SALT LAKE CITY — The pilot of an airplane that crashed and killed four in 2017 lost control during takeoff, but investigators don’t know why, a National Transportation Safety Board report released last week shows.
The crash killed two Utah couples; pilot Layne Clarke, 48 and his wife Diana Clarke, 46, both of Taylor. Perry and Sarah Huffaker, ages 45 and 42, of West Haven, also died in the accident.
On July 26, 2017, abut 12:40 p.m., the airplane crashed onto I-15 after departing moments earlier from Ogden-Hinckley Airport. The plane crashed about one half-mile from the airport, officials said.
Some witnesses told investigators the airplane's engine sounded “underpowered” and the tail was moving up and down, “as if the pilot was struggling to keep the airplane airborne,” the report noted.
After “detailed examination,” investigators found no mechanical deficiencies in the airplane, engine and propeller that would’ve “precluded normal operation,” the report states.
Due to the lack of anomalies found by investigators, “it is unlikely that the pilot experienced a loss of engine power or mechanical failure during the takeoff; therefore, the reason for the pilot's loss of control shortly after takeoff could not be determined,” the report states.
The pilot, later identified as Layne Clarke, reported to air traffic controllers the plane was going down.
Toxicology reports show Clarke tested negative for drugs, carbon monoxide and volatiles. His cause of death was reported by the Taylorsville Medical Examiner Office as multiple blunt and thermal injuries.

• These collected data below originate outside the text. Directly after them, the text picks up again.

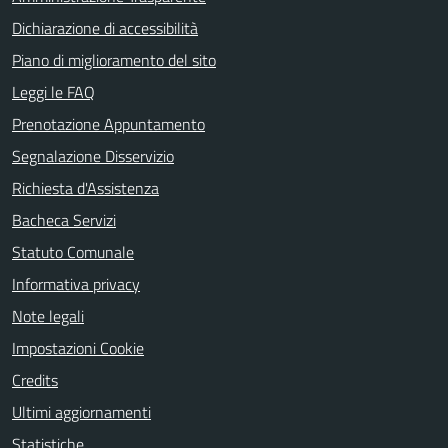
Dichiarazione di accessibilità
Piano di miglioramento del sito
Leggi le FAQ
Prenotazione Appuntamento
Segnalazione Disservizio
Richiesta d'Assistenza
Bacheca Servizi
Statuto Comunale
Informativa privacy
Note legali
Impostazioni Cookie
Credits
Ultimi aggiornamenti
Statistiche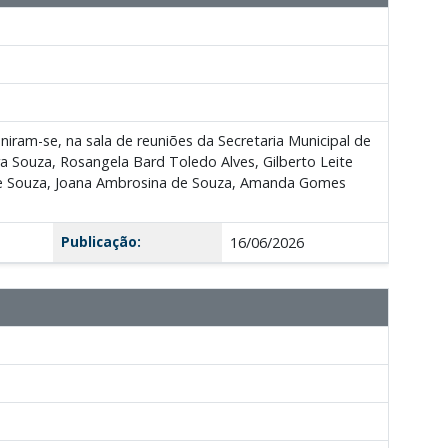
niram-se, na sala de reuniões da Secretaria Municipal de
a Souza, Rosangela Bard Toledo Alves, Gilberto Leite
a de Souza, Joana Ambrosina de Souza, Amanda Gomes
Publicação:
16/06/2026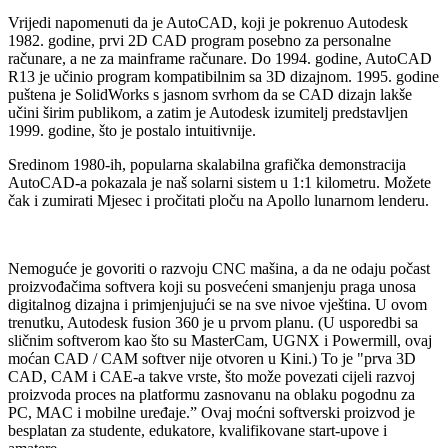
Vrijedi napomenuti da je AutoCAD, koji je pokrenuo Autodesk
1982. godine, prvi 2D CAD program posebno za personalne
računare, a ne za mainframe računare. Do 1994. godine, AutoCAD
R13 je učinio program kompatibilnim sa 3D dizajnom. 1995. godine
puštena je SolidWorks s jasnom svrhom da se CAD dizajn lakše
učini širim publikom, a zatim je Autodesk izumitelj predstavljen
1999. godine, što je postalo intuitivnije.
Sredinom 1980-ih, popularna skalabilna grafička demonstracija
AutoCAD-a pokazala je naš solarni sistem u 1:1 kilometru. Možete
čak i zumirati Mjesec i pročitati ploču na Apollo lunarnom lenderu.
Nemoguće je govoriti o razvoju CNC mašina, a da ne odaju počast
proizvođačima softvera koji su posvećeni smanjenju praga unosa
digitalnog dizajna i primjenjujući se na sve nivoe vještina. U ovom
trenutku, Autodesk fusion 360 je u prvom planu. (U usporedbi sa
sličnim softverom kao što su MasterCam, UGNX i Powermill, ovaj
moćan CAD / CAM softver nije otvoren u Kini.) To je "prva 3D
CAD, CAM i CAE-a takve vrste, što može povezati cijeli razvoj
proizvoda proces na platformu zasnovanu na oblaku pogodnu za
PC, MAC i mobilne uređaje.” Ovaj moćni softverski proizvod je
besplatan za studente, edukatore, kvalifikovane start-upove i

Clarke held a private pilot certificate and had logged a total of 396 flight hours, with 196 hours in the airplane that crashed, the report stated.
In the six months before the accident, Clarke had logged about 28 flight hours, 26 of which were in the airplane that crashed.
The Beech A36 Bonanza airplane was manufactured in 1981 and was purchased in May 2014, the report noted.
Maintenance records show the plane’s most recent annual inspection was just two months before the crash.
At the time of takeoff, the plane was close to its maximum weight, when the weights of the pilot, passengers and fuel onboard were considered, investigators said in the report.
“The pilot chose to operate the airplane under conditions which would have adversely affected its performance, namely, high gross weight, high density altitude, and with a (center of gravity) that may have been forward of prescribed limits,” the report states. “Whether the pilot calculated the airplane's weight and balance before the flight and was prepared for the resulting negative effects on its takeoff performance could not be determined.”
The report was published on Nov. 6, about 2.5 years after the crash.
Earlier this year, the family of Perry and Sarah Huffaker filed a lawsuit against Eagle Fuel Cells of Eagle River, Wisconsin, alleging faulty manufacture and operation of a fuel bladder in the plane.
The case was later transferred to the U.S. District Court in Salt Lake City and was dismissed in October without prejudice over a jurisdiction issue, the Standard Examiner reported.